Coinbase failed twice in the past fortnight as users on the platform flocked at peak trading periods on April 29th, 2020, and May 9th, 2020. The U.S. based exchange released its postmortem results on what caused the double failure of the Coinbase exchange and Coinbase Pro systems majorly focusing on the sudden increase in traffic levels on the website.
Coinbase Releases Post-Mortem on System Failures
On April 29TH, 2020 at around 10.30 AM Pacific Time (used hereinafter) Coinbase mobile applications and the website became unavailable to users globally as the traffic levels on the site caused a failure to the API that runs the system. The system failed for over an hour before coming back online. According to the Coinbase statement, the failure was triggered by an increase in the rate of connections on its primary database causing “an elevated error rate across all API requests” passing through the database.
The Coinbase development team tried to restore the system following the failures but improper connections caused the system to crash once again leading to the hour-long outage.
Barely two weeks after the outage, both Coinbase, and Coinbase Pro reported failures at around 17:18 on May 9th, 2020 as the traffic on the site surged on Bitcoin’s collapse to $8,100 levels. This was caused by the increased latency levels, which in turn saw the error rates in the APIs spike as the users continued to try to log in unsuccessfully. The statement reads,
“The elevated error rate was amplified by our load balancer killing otherwise-healthy application instances that failed health checks.”
The exchange is working to provide a toolkit system to quickly discover and remove external services that may be increasing the latency of the website or applications.

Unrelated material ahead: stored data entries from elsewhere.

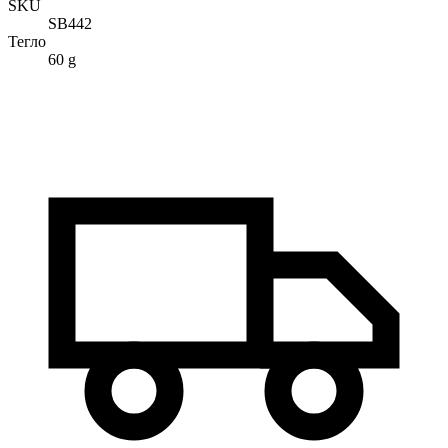
SKU
SB442
Тегло
60 g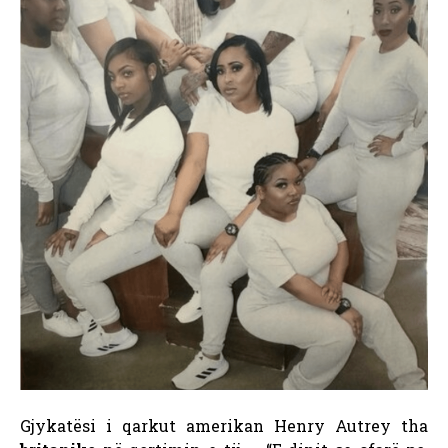
Gjykatësi i qarkut amerikan Henry Autrey tha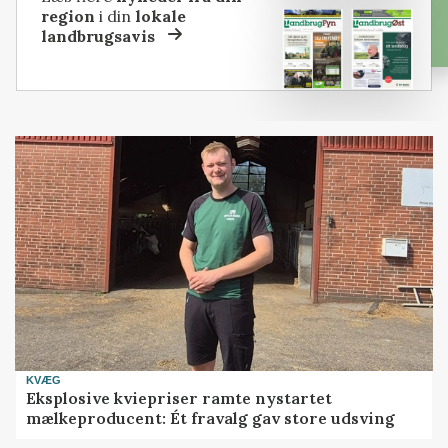
region
i din
lokale
landbrugsavis
KVÆG
Eksplosive kviepriser ramte nystartet
mælkeproducent: Ét fravalg gav store udsving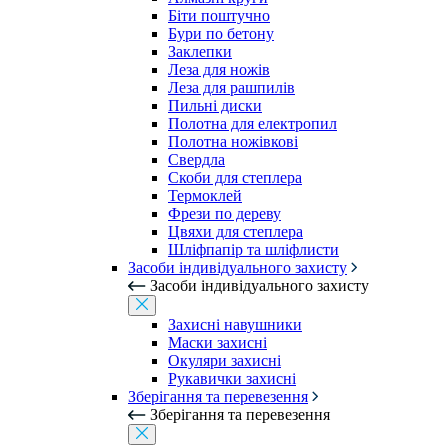
Біти поштучно
Бури по бетону
Заклепки
Леза для ножів
Леза для рашпилів
Пильні диски
Полотна для електропил
Полотна ножівкові
Свердла
Скоби для степлера
Термоклей
Фрези по дереву
Цвяхи для степлера
Шліфпапір та шліфлисти
Засоби індивідуального захисту
Засоби індивідуального захисту
Захисні навушники
Маски захисні
Окуляри захисні
Рукавички захисні
Зберігання та перевезення
Зберігання та перевезення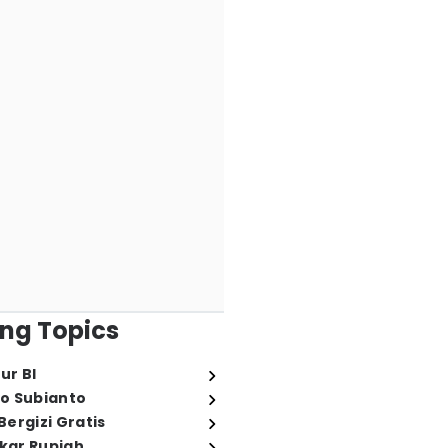
ng Topics
ur BI
o Subianto
ergizi Gratis
ukar Rupiah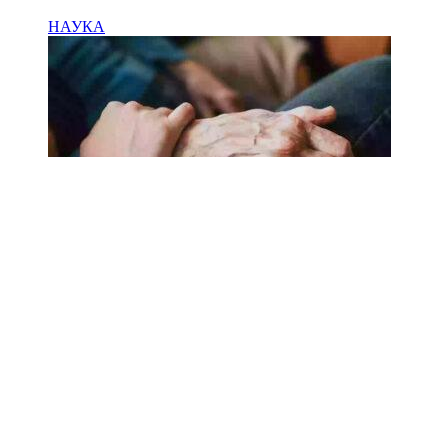
НАУКА
18.02.2025
Сколько лет может прожить
человек? Ученые назвали
реальный максимум
Мы на одноклассниках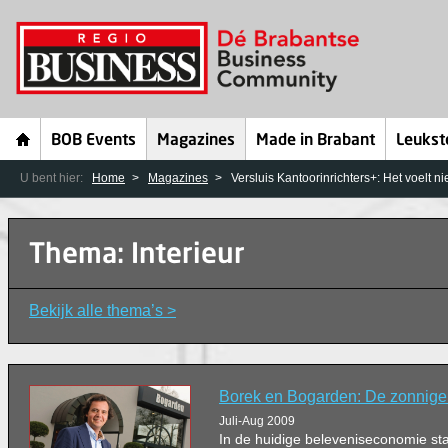
BOB Events
Magazines
Made in Brabant
Leukst
U bent hier:
Home
Magazines
Versluis Kantoorinrichters+: Het voelt ni
Thema: Interieur
Bekijk alle thema’s >
Borek en Bogarden: De zonnige 
Juli-Aug 2009
In de huidige beleveniseconomie sta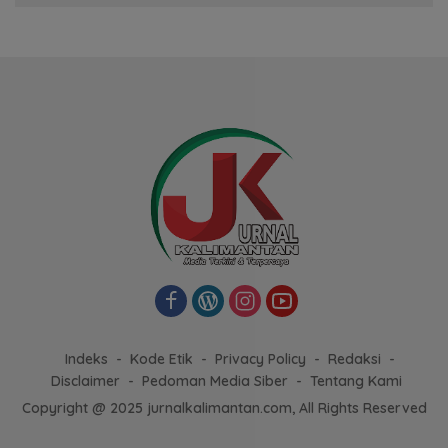
Indeks
Kode Etik
Privacy Policy
Redaksi
Disclaimer
Pedoman Media Siber
Tentang Kami
Copyright @ 2025 jurnalkalimantan.com, All Rights Reserved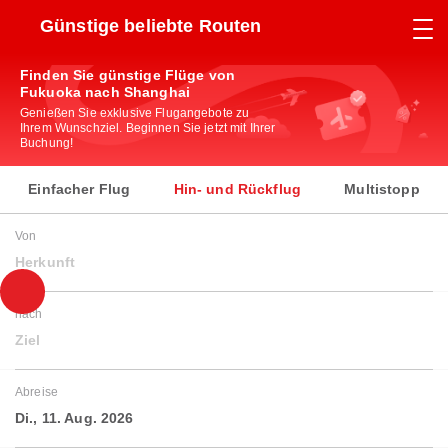
Günstige beliebte Routen
Finden Sie günstige Flüge von
Fukuoka nach Shanghai
Genießen Sie exklusive Flugangebote zu
Ihrem Wunschziel. Beginnen Sie jetzt mit Ihrer
Buchung!
Einfacher Flug
Hin- und Rückflug
Multistopp
Von
Herkunft
nach
Ziel
Abreise
Di., 11. Aug. 2026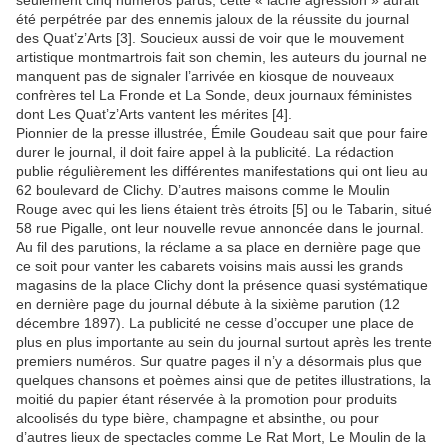
seulement cinq numéros parus, cette « lâche agression » aurait
été perpétrée par des ennemis jaloux de la réussite du journal
des Quat’z’Arts [3]. Soucieux aussi de voir que le mouvement
artistique montmartrois fait son chemin, les auteurs du journal ne
manquent pas de signaler l’arrivée en kiosque de nouveaux
confrères tel La Fronde et La Sonde, deux journaux féministes
dont Les Quat’z’Arts vantent les mérites [4].
Pionnier de la presse illustrée, Émile Goudeau sait que pour faire
durer le journal, il doit faire appel à la publicité. La rédaction
publie régulièrement les différentes manifestations qui ont lieu au
62 boulevard de Clichy. D’autres maisons comme le Moulin
Rouge avec qui les liens étaient très étroits [5] ou le Tabarin, situé
58 rue Pigalle, ont leur nouvelle revue annoncée dans le journal.
Au fil des parutions, la réclame a sa place en dernière page que
ce soit pour vanter les cabarets voisins mais aussi les grands
magasins de la place Clichy dont la présence quasi systématique
en dernière page du journal débute à la sixième parution (12
décembre 1897). La publicité ne cesse d’occuper une place de
plus en plus importante au sein du journal surtout après les trente
premiers numéros. Sur quatre pages il n’y a désormais plus que
quelques chansons et poèmes ainsi que de petites illustrations, la
moitié du papier étant réservée à la promotion pour produits
alcoolisés du type bière, champagne et absinthe, ou pour
d’autres lieux de spectacles comme Le Rat Mort, Le Moulin de la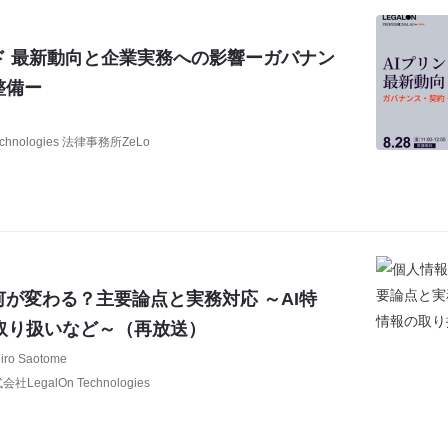
ド 最新動向と企業実務への影響ーガバナン
整備ー
chnologies 法律事務所ZeLo
が変わる？主要論点と実務対応 ～AI特
取り扱いなど～（再放送）
hiro Saotome
LegalOn Technologies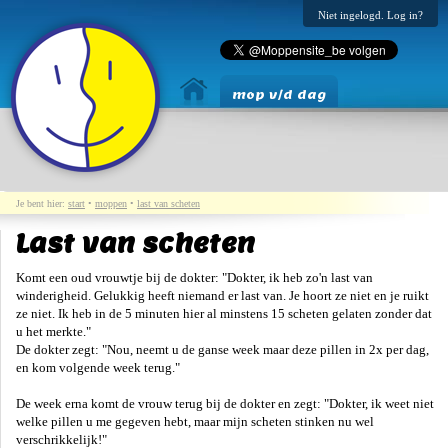
Niet ingelogd. Log in?
mop v/d dag
Je bent hier:
start
•
moppen
•
last van scheten
Last van scheten
Komt een oud vrouwtje bij de dokter: "Dokter, ik heb zo'n last van
winderigheid. Gelukkig heeft niemand er last van. Je hoort ze niet en je ruikt
ze niet. Ik heb in de 5 minuten hier al minstens 15 scheten gelaten zonder dat
u het merkte."
De dokter zegt: "Nou, neemt u de ganse week maar deze pillen in 2x per dag,
en kom volgende week terug."
De week erna komt de vrouw terug bij de dokter en zegt: "Dokter, ik weet niet
welke pillen u me gegeven hebt, maar mijn scheten stinken nu wel
verschrikkelijk!"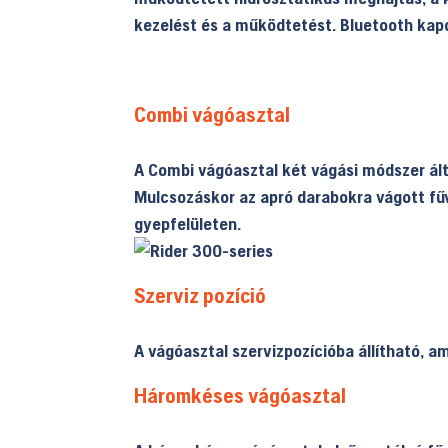
kezelést és a működtetést. Bluetooth kapc
Combi vágóasztal
A Combi vágóasztal két vágási módszer ált
Mulcsozáskor az apró darabokra vágott fűv
gyepfelületen.
Szerviz pozíció
A vágóasztal szervizpozícióba állítható, ami
Háromkéses vágóasztal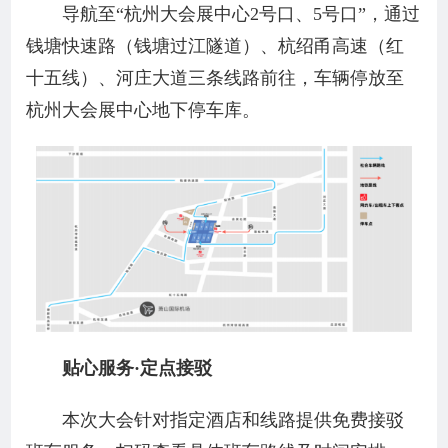
导航至“杭州大会展中心2号口、5号口”，通过
钱塘快速路（钱塘过江隧道）、杭绍甬高速（红
十五线）、河庄大道三条线路前往，车辆停放至
杭州大会展中心地下停车库。
贴心服务·定点接驳
本次大会针对指定酒店和线路提供免费接驳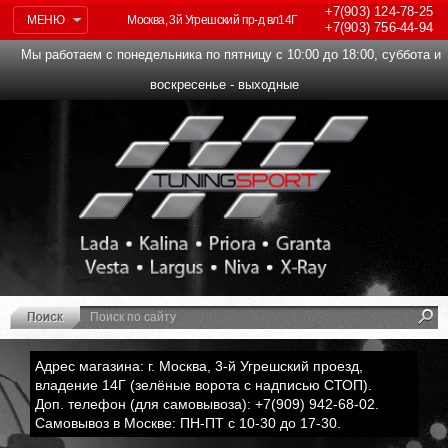
+7(903)
124-78-25
МЕНЮ
Москва, 3й Угрешский пр-д вл14Г
+7(903)
756-44-94
Мы работаем с понедельника по пятницу с 10:00 до 18:00, суббота и
воскресенье - выходные
Адрес магазина: г. Москва, 3-й Угрешский проезд,
владение 14Г (зелёные ворота с надписью СТОП).
Доп. телефон (для самовывоза): +7(909) 942-68-02.
Самовывоз в Москве: ПН-ПТ с 10-30 до 17-30.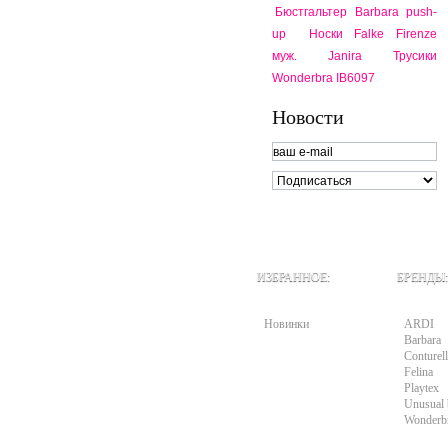
Бюстгальтер Barbara push-
up
Носки Falke Firenze
муж.
Janira
Трусики
Wonderbra IB6097
Новости
ИЗБРАННОЕ:
БРЕНДЫ:
Новинки
ARDI
Barbara
Conturell
Felina
Playtex
Unusual 
Wonderb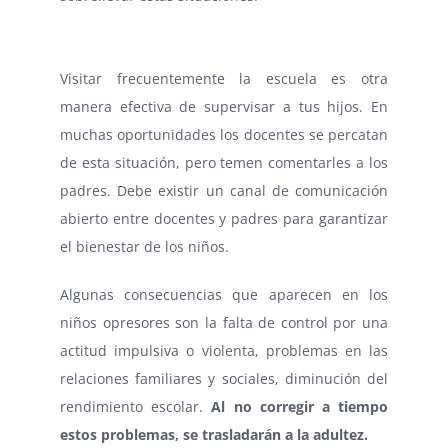
Visitar frecuentemente la escuela es otra
manera efectiva de supervisar a tus hijos. En
muchas oportunidades los docentes se percatan
de esta situación, pero temen comentarles a los
padres. Debe existir un canal de comunicación
abierto entre docentes y padres para garantizar
el bienestar de los niños.
Algunas consecuencias que aparecen en los
niños opresores son la falta de control por una
actitud impulsiva o violenta, problemas en las
relaciones familiares y sociales, diminución del
rendimiento escolar.
Al no corregir a tiempo
estos problemas, se trasladarán a la adultez.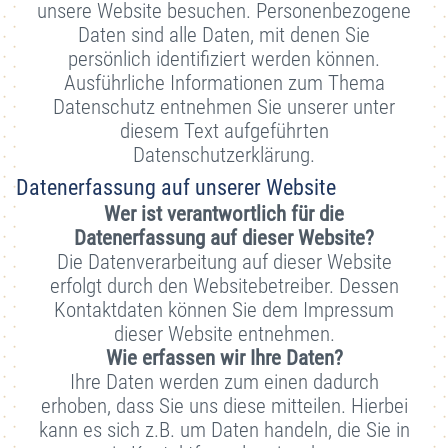
unsere Website besuchen. Personenbezogene
Daten sind alle Daten, mit denen Sie
persönlich identifiziert werden können.
Ausführliche Informationen zum Thema
Datenschutz entnehmen Sie unserer unter
diesem Text aufgeführten
Datenschutzerklärung.
Datenerfassung auf unserer Website
Wer ist verantwortlich für die
Datenerfassung auf dieser Website?
Die Datenverarbeitung auf dieser Website
erfolgt durch den Websitebetreiber. Dessen
Kontaktdaten können Sie dem Impressum
dieser Website entnehmen.
Wie erfassen wir Ihre Daten?
Ihre Daten werden zum einen dadurch
erhoben, dass Sie uns diese mitteilen. Hierbei
kann es sich z.B. um Daten handeln, die Sie in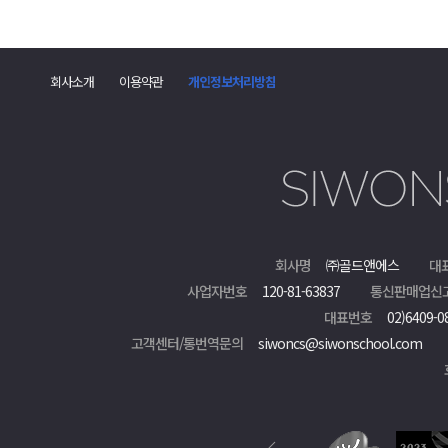
댓
글
회사소개
이용약관
개인정보처리방침
폼
회사명
㈜골드앤에스
대
사업자번호
120-81-63837
통신판매업신
대표번호
02)6409-0
고객센터/통번역문의
siwoncs@siwonschool.com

Coinbase Working to Prevent Future System Failures
Coinbase aims to implement new measures to prevent future system failure as witnessed in the past. The exchange, which has been in service since 2012 will adjust its health check logic to prevent the removal of perfectly working applications from the load balancer as in the May 9th case. On handling massive traffic in times of market volatility the exchange statement reads,
“We’re changing our database deployment topology to reduce our overall connection count, limit connection spikes, and separate the routing and daemon processes of the database to limit competition for host resources.”
The exchange is also rolling out a safeguarding measure to prevent HTTP failures and contain any effect to only a small section of the erratic systems not to the whole system.